◆ AIM OF THE EXERCISE
Below are some records; give them all again exactly, but not the pictures.

[Collected data entries]

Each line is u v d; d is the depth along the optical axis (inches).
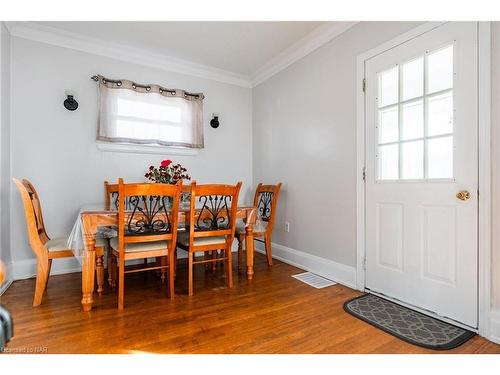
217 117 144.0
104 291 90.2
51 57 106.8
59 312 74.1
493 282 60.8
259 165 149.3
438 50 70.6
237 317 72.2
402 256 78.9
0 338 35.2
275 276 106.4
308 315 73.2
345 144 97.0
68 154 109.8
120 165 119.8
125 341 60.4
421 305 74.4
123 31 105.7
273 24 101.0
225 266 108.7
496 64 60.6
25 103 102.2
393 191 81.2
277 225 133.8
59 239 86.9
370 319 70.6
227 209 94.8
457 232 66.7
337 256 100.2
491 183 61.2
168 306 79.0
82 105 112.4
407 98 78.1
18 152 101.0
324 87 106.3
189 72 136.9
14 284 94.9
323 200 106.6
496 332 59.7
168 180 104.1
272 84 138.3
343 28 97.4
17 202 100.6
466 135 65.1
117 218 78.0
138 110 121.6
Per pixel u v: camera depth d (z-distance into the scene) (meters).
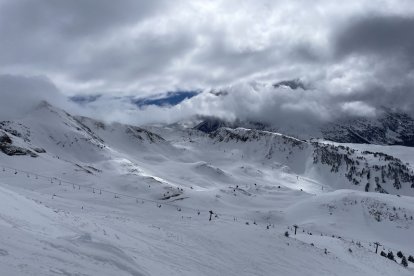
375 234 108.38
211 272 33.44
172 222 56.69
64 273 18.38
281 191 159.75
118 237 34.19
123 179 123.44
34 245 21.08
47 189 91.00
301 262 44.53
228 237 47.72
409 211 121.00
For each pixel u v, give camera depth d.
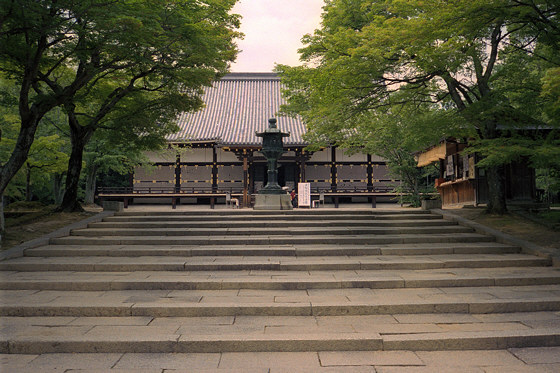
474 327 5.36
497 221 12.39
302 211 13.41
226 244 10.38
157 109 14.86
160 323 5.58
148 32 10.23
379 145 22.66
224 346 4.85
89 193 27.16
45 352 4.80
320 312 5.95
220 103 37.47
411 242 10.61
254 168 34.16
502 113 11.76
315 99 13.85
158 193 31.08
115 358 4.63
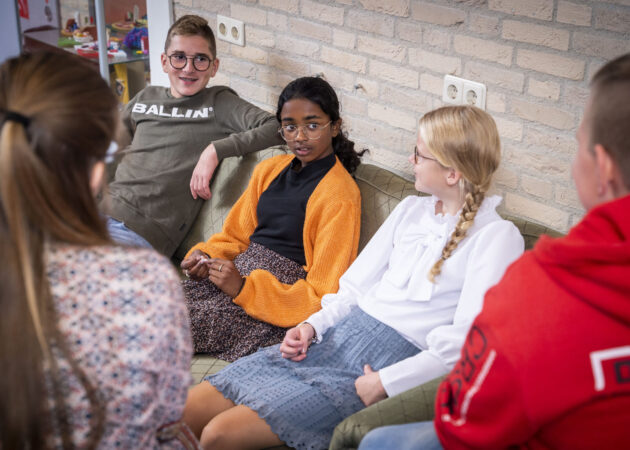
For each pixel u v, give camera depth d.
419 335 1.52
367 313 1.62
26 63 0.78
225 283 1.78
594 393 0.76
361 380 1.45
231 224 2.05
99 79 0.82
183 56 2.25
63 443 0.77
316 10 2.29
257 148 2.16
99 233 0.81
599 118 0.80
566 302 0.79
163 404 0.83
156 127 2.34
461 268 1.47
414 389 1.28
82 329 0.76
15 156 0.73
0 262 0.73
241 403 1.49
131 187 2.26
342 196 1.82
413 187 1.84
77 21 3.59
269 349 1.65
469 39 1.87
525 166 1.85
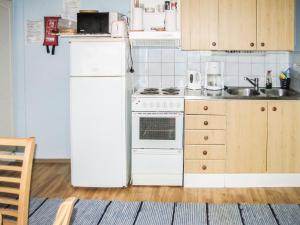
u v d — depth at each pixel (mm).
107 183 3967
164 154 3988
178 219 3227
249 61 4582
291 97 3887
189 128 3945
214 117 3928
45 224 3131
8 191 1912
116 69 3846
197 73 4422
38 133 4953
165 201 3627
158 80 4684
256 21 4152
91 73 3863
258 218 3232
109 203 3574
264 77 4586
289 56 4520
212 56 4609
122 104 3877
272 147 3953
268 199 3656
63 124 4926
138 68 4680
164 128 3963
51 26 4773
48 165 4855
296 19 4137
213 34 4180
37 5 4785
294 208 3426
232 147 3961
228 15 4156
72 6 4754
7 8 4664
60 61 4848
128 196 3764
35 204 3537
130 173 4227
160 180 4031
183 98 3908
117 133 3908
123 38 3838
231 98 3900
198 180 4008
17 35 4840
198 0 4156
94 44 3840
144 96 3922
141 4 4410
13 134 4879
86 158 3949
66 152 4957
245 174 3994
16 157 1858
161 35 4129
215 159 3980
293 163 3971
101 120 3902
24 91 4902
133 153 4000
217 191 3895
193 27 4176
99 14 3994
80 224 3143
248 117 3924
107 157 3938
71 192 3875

◆ ANSWER TO THE PROBLEM
Each line is u v d; d is the depth along the optical axis (inches).
217 117 144.0
104 291 90.2
51 57 106.8
59 312 74.1
493 282 60.8
259 165 149.3
438 50 70.6
237 317 72.2
402 256 78.9
0 338 35.2
275 276 106.4
308 315 73.2
345 144 97.0
68 154 109.8
120 165 119.8
125 341 60.4
421 305 74.4
123 31 105.7
273 24 101.0
225 266 108.7
496 64 60.6
25 103 102.2
393 191 81.2
277 225 133.8
59 239 86.9
370 319 70.6
227 209 94.8
457 232 66.7
337 256 100.2
491 183 61.2
168 306 79.0
82 105 112.4
407 98 78.1
18 152 101.0
324 87 106.3
189 72 136.9
14 284 94.9
323 200 106.6
496 332 59.7
168 180 104.1
272 84 138.3
343 28 97.4
17 202 100.6
466 135 65.1
117 218 78.0
138 110 121.6
Per pixel u v: camera depth d (z-distance into the scene) (meters).
375 234 108.38
211 272 33.44
172 222 56.69
64 273 18.38
281 191 159.75
118 237 34.19
123 179 123.44
34 245 21.08
47 189 91.00
301 262 44.53
228 237 47.72
409 211 121.00
For each pixel u v, give camera depth d.
474 327 5.36
497 221 12.39
302 211 13.41
226 244 10.38
157 109 14.86
160 323 5.58
148 32 10.23
379 145 22.66
224 346 4.85
89 193 27.16
45 352 4.80
320 312 5.95
220 103 37.47
411 242 10.61
254 168 34.16
502 113 11.76
315 99 13.85
158 193 31.08
115 358 4.63
For each pixel u v, give camera depth d.
419 335 1.52
367 313 1.62
26 63 0.78
225 283 1.78
594 393 0.76
361 380 1.45
231 224 2.05
99 79 0.82
183 56 2.25
63 443 0.77
316 10 2.29
257 148 2.16
99 233 0.81
599 118 0.80
566 302 0.79
163 404 0.83
156 127 2.34
461 268 1.47
414 389 1.28
82 329 0.76
15 156 0.73
0 262 0.73
241 403 1.49
131 187 2.26
342 196 1.82
413 187 1.84
77 21 3.59
269 349 1.65
469 39 1.87
525 166 1.85
u v d — depth at each pixel (mm).
107 183 3967
164 154 3988
178 219 3227
249 61 4582
291 97 3887
189 128 3945
214 117 3928
45 224 3131
8 191 1912
116 69 3846
197 73 4422
38 133 4953
165 201 3627
158 80 4684
256 21 4152
91 73 3863
258 218 3232
109 203 3574
264 77 4586
289 56 4520
212 56 4609
122 104 3877
272 147 3953
268 199 3656
63 124 4926
138 68 4680
164 128 3963
51 26 4773
48 165 4855
296 19 4137
213 34 4180
37 5 4785
294 208 3426
232 147 3961
228 15 4156
72 6 4754
7 8 4664
60 61 4848
128 196 3764
35 204 3537
130 173 4227
160 180 4031
183 98 3908
117 133 3908
123 38 3838
231 98 3900
198 180 4008
17 35 4840
198 0 4156
94 44 3840
144 96 3922
141 4 4410
13 134 4879
86 158 3949
66 152 4957
245 174 3994
16 157 1858
161 35 4129
215 159 3980
293 163 3971
101 120 3902
24 91 4902
133 153 4000
217 191 3895
193 27 4176
99 14 3994
80 224 3143
248 117 3924
107 157 3938
71 192 3875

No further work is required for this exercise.